Logarithmic Corrections to Schwarzschild and Other Non-extremal Black Hole Entropy in Different Dimensions

TL;DR

This paper uses Euclidean gravity to compute logarithmic corrections to the entropy of non-extremal black holes across various dimensions, providing constraints on quantum gravity theories and highlighting discrepancies with loop quantum gravity results.

Contribution

It extends Euclidean gravity methods to non-extremal black holes in different dimensions, analyzing zero modes and ensemble effects for the first time.

Findings

Logarithmic corrections computed for non-extremal black holes in multiple dimensions.

Results impose constraints on ultraviolet completions of gravity theories.

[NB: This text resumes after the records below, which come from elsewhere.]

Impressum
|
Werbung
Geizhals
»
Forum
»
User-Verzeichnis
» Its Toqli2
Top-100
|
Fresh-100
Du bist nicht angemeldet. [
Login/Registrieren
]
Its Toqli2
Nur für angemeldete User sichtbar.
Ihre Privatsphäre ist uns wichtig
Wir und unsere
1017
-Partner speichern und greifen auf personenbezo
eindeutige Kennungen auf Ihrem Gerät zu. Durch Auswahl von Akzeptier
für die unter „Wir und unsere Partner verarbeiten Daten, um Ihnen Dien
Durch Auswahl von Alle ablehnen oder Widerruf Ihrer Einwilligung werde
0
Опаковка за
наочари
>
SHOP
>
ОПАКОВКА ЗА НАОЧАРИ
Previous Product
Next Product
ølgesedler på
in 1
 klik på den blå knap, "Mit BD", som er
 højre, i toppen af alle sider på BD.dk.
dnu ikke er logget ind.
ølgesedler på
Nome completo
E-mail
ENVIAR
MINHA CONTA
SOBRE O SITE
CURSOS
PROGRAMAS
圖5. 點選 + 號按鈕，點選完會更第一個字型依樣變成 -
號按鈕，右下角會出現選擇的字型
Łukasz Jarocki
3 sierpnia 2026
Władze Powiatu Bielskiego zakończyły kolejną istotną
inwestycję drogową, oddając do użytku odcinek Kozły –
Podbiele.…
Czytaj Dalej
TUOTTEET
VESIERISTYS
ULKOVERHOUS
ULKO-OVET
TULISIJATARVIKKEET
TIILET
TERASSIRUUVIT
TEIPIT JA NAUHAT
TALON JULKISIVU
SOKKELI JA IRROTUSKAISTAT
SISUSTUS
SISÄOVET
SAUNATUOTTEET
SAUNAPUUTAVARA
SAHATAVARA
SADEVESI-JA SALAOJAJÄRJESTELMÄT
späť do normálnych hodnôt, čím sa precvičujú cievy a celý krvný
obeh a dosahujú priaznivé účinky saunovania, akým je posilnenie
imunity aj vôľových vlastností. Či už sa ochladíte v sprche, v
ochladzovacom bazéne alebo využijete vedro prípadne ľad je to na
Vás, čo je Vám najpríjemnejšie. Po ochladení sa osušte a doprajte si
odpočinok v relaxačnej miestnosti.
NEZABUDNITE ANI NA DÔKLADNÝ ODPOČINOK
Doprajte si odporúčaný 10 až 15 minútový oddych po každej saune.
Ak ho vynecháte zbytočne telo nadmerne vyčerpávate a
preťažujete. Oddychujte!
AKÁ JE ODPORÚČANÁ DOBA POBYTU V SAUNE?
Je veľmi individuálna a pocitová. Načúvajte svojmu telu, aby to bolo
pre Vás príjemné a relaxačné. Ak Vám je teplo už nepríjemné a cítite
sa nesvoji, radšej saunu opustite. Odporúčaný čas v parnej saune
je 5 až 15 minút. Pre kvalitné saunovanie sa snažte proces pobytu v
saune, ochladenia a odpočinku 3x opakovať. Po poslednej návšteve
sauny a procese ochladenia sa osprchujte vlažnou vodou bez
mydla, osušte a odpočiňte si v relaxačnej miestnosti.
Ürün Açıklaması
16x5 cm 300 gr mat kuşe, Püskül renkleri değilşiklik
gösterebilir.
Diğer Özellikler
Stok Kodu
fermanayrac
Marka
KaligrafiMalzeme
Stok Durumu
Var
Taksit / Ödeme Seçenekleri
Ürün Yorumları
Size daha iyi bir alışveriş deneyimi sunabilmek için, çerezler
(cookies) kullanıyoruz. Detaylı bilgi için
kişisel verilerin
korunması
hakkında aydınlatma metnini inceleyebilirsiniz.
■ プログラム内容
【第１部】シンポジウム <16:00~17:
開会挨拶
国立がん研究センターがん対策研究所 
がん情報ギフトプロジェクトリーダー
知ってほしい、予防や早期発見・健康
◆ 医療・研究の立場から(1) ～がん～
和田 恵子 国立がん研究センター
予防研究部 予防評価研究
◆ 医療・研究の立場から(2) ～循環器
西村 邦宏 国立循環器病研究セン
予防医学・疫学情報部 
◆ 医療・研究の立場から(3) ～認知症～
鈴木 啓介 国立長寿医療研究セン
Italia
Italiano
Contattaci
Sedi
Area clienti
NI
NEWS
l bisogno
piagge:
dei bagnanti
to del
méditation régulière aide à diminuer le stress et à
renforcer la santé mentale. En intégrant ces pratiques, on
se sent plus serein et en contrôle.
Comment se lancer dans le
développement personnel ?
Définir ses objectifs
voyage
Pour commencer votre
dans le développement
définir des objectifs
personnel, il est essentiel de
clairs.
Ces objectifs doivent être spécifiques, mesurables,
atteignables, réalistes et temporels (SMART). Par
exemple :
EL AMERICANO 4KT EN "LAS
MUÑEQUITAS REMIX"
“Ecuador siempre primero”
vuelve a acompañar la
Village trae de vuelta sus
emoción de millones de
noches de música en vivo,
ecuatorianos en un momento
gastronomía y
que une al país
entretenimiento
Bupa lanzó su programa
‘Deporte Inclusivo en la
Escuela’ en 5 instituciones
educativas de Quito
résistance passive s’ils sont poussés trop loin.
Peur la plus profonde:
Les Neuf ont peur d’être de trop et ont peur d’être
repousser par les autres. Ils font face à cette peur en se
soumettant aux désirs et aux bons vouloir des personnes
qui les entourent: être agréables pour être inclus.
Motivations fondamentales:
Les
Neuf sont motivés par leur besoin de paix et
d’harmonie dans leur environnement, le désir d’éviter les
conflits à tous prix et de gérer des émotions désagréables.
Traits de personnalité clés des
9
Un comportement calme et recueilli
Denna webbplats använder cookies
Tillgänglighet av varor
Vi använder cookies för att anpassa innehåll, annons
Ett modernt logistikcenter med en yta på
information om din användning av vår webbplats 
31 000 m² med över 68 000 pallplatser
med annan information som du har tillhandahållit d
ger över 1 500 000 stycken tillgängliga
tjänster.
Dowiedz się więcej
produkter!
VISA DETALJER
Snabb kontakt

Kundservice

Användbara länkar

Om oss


Discrepancy found between macroscopic and loop quantum gravity results for 4D Schwarzschild black holes.

Abstract

Euclidean gravity method has been successful in computing logarithmic corrections to extremal black hole entropy in terms of low energy data, and gives results in perfect agreement with the microscopic results in string theory. Motivated by this success we apply Euclidean gravity to compute logarithmic corrections to the entropy of various non-extremal black holes in different dimensions, taking special care of integration over the zero modes and keeping track of the ensemble in which the computation is done. These results provide strong constraint on any ultraviolet completion of the theory if the latter is able to give an independent computation of the entropy of non-extremal black holes from microscopic description. For Schwarzschild black holes in four space-time dimensions the macroscopic result seems to disagree with the existing result in loop quantum gravity.